Your goal →
For every line below, set down an identical copy.

Data entries:
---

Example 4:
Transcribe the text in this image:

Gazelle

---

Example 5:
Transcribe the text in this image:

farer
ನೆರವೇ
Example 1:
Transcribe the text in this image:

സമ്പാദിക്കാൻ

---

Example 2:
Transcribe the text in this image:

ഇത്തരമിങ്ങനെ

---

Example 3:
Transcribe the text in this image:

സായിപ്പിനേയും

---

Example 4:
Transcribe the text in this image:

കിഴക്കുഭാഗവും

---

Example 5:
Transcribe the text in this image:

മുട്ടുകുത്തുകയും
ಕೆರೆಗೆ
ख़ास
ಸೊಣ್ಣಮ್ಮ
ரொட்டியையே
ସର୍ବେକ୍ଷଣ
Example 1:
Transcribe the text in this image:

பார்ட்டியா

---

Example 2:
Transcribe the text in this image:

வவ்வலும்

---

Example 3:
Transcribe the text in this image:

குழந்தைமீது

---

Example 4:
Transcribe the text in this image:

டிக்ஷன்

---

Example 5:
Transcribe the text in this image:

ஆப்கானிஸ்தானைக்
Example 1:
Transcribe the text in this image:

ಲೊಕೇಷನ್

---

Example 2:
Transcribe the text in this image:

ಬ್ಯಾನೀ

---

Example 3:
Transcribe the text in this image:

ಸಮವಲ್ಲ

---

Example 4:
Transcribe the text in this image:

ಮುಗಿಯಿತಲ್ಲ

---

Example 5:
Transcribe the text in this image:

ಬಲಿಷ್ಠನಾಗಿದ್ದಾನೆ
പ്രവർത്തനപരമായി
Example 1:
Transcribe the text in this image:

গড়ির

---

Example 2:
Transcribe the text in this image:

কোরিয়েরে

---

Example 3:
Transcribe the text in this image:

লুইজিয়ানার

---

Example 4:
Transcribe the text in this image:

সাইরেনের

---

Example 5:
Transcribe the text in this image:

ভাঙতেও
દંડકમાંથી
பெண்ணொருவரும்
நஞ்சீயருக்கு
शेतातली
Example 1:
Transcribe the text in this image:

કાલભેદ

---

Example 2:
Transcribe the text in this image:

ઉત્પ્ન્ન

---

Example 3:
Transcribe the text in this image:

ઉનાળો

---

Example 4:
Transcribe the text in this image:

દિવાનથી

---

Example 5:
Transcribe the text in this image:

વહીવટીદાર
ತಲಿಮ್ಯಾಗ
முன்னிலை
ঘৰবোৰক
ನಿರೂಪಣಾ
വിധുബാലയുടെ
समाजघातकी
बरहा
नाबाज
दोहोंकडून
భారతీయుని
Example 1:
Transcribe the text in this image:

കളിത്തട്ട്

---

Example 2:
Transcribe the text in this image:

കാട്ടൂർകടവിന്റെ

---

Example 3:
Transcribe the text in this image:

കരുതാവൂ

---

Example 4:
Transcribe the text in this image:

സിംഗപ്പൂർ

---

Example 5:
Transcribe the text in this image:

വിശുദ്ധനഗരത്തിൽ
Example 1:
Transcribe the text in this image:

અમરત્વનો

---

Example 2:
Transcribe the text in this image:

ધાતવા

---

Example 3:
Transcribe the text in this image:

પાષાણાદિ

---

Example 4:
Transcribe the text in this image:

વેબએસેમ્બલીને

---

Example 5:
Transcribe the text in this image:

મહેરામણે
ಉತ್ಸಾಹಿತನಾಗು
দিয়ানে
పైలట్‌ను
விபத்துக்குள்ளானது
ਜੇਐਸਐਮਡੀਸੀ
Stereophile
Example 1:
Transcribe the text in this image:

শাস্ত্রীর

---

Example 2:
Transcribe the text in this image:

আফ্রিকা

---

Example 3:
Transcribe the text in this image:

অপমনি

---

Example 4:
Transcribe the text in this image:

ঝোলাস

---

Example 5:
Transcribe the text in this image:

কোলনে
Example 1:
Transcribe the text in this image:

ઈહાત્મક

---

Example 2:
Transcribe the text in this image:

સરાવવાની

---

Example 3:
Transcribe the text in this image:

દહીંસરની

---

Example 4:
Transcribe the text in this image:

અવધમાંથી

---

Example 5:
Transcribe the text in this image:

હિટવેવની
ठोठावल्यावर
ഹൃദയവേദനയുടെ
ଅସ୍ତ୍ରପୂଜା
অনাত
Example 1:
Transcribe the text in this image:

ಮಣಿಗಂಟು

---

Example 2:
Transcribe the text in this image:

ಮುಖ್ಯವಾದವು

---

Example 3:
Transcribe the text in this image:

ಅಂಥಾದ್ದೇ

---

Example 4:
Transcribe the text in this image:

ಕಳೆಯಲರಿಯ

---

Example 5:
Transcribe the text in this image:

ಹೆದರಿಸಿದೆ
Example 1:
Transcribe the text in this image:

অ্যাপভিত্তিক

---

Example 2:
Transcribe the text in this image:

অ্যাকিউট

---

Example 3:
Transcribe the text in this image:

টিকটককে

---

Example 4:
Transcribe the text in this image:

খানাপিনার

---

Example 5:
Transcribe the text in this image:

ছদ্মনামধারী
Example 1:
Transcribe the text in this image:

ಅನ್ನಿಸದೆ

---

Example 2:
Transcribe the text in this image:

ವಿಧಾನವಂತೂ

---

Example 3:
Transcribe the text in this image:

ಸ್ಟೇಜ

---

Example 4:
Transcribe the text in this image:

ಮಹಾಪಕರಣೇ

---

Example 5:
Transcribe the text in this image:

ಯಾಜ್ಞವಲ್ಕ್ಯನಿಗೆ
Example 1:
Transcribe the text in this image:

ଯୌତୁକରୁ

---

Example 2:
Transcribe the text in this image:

Your solution →
---

Example 4:
Transcribe the text in this image:

Gazelle

---

Example 5:
Transcribe the text in this image:

farer
ನೆರವೇ
Example 1:
Transcribe the text in this image:

സമ്പാദിക്കാൻ

---

Example 2:
Transcribe the text in this image:

ഇത്തരമിങ്ങനെ

---

Example 3:
Transcribe the text in this image:

സായിപ്പിനേയും

---

Example 4:
Transcribe the text in this image:

കിഴക്കുഭാഗവും

---

Example 5:
Transcribe the text in this image:

മുട്ടുകുത്തുകയും
ಕೆರೆಗೆ
ख़ास
ಸೊಣ್ಣಮ್ಮ
ரொட்டியையே
ସର୍ବେକ୍ଷଣ
Example 1:
Transcribe the text in this image:

பார்ட்டியா

---

Example 2:
Transcribe the text in this image:

வவ்வலும்

---

Example 3:
Transcribe the text in this image:

குழந்தைமீது

---

Example 4:
Transcribe the text in this image:

டிக்ஷன்

---

Example 5:
Transcribe the text in this image:

ஆப்கானிஸ்தானைக்
Example 1:
Transcribe the text in this image:

ಲೊಕೇಷನ್

---

Example 2:
Transcribe the text in this image:

ಬ್ಯಾನೀ

---

Example 3:
Transcribe the text in this image:

ಸಮವಲ್ಲ

---

Example 4:
Transcribe the text in this image:

ಮುಗಿಯಿತಲ್ಲ

---

Example 5:
Transcribe the text in this image:

ಬಲಿಷ್ಠನಾಗಿದ್ದಾನೆ
പ്രവർത്തനപരമായി
Example 1:
Transcribe the text in this image:

গড়ির

---

Example 2:
Transcribe the text in this image:

কোরিয়েরে

---

Example 3:
Transcribe the text in this image:

লুইজিয়ানার

---

Example 4:
Transcribe the text in this image:

সাইরেনের

---

Example 5:
Transcribe the text in this image:

ভাঙতেও
દંડકમાંથી
பெண்ணொருவரும்
நஞ்சீயருக்கு
शेतातली
Example 1:
Transcribe the text in this image:

કાલભેદ

---

Example 2:
Transcribe the text in this image:

ઉત્પ્ન્ન

---

Example 3:
Transcribe the text in this image:

ઉનાળો

---

Example 4:
Transcribe the text in this image:

દિવાનથી

---

Example 5:
Transcribe the text in this image:

વહીવટીદાર
ತಲಿಮ್ಯಾಗ
முன்னிலை
ঘৰবোৰক
ನಿರೂಪಣಾ
വിധുബാലയുടെ
समाजघातकी
बरहा
नाबाज
दोहोंकडून
భారతీయుని
Example 1:
Transcribe the text in this image:

കളിത്തട്ട്

---

Example 2:
Transcribe the text in this image:

കാട്ടൂർകടവിന്റെ

---

Example 3:
Transcribe the text in this image:

കരുതാവൂ

---

Example 4:
Transcribe the text in this image:

സിംഗപ്പൂർ

---

Example 5:
Transcribe the text in this image:

വിശുദ്ധനഗരത്തിൽ
Example 1:
Transcribe the text in this image:

અમરત્વનો

---

Example 2:
Transcribe the text in this image:

ધાતવા

---

Example 3:
Transcribe the text in this image:

પાષાણાદિ

---

Example 4:
Transcribe the text in this image:

વેબએસેમ્બલીને

---

Example 5:
Transcribe the text in this image:

મહેરામણે
ಉತ್ಸಾಹಿತನಾಗು
দিয়ানে
పైలట్‌ను
விபத்துக்குள்ளானது
ਜੇਐਸਐਮਡੀਸੀ
Stereophile
Example 1:
Transcribe the text in this image:

শাস্ত্রীর

---

Example 2:
Transcribe the text in this image:

আফ্রিকা

---

Example 3:
Transcribe the text in this image:

অপমনি

---

Example 4:
Transcribe the text in this image:

ঝোলাস

---

Example 5:
Transcribe the text in this image:

কোলনে
Example 1:
Transcribe the text in this image:

ઈહાત્મક

---

Example 2:
Transcribe the text in this image:

સરાવવાની

---

Example 3:
Transcribe the text in this image:

દહીંસરની

---

Example 4:
Transcribe the text in this image:

અવધમાંથી

---

Example 5:
Transcribe the text in this image:

હિટવેવની
ठोठावल्यावर
ഹൃദയവേദനയുടെ
ଅସ୍ତ୍ରପୂଜା
অনাত
Example 1:
Transcribe the text in this image:

ಮಣಿಗಂಟು

---

Example 2:
Transcribe the text in this image:

ಮುಖ್ಯವಾದವು

---

Example 3:
Transcribe the text in this image:

ಅಂಥಾದ್ದೇ

---

Example 4:
Transcribe the text in this image:

ಕಳೆಯಲರಿಯ

---

Example 5:
Transcribe the text in this image:

ಹೆದರಿಸಿದೆ
Example 1:
Transcribe the text in this image:

অ্যাপভিত্তিক

---

Example 2:
Transcribe the text in this image:

অ্যাকিউট

---

Example 3:
Transcribe the text in this image:

টিকটককে

---

Example 4:
Transcribe the text in this image:

খানাপিনার

---

Example 5:
Transcribe the text in this image:

ছদ্মনামধারী
Example 1:
Transcribe the text in this image:

ಅನ್ನಿಸದೆ

---

Example 2:
Transcribe the text in this image:

ವಿಧಾನವಂತೂ

---

Example 3:
Transcribe the text in this image:

ಸ್ಟೇಜ

---

Example 4:
Transcribe the text in this image:

ಮಹಾಪಕರಣೇ

---

Example 5:
Transcribe the text in this image:

ಯಾಜ್ಞವಲ್ಕ್ಯನಿಗೆ
Example 1:
Transcribe the text in this image:

ଯୌତୁକରୁ

---

Example 2:
Transcribe the text in this image:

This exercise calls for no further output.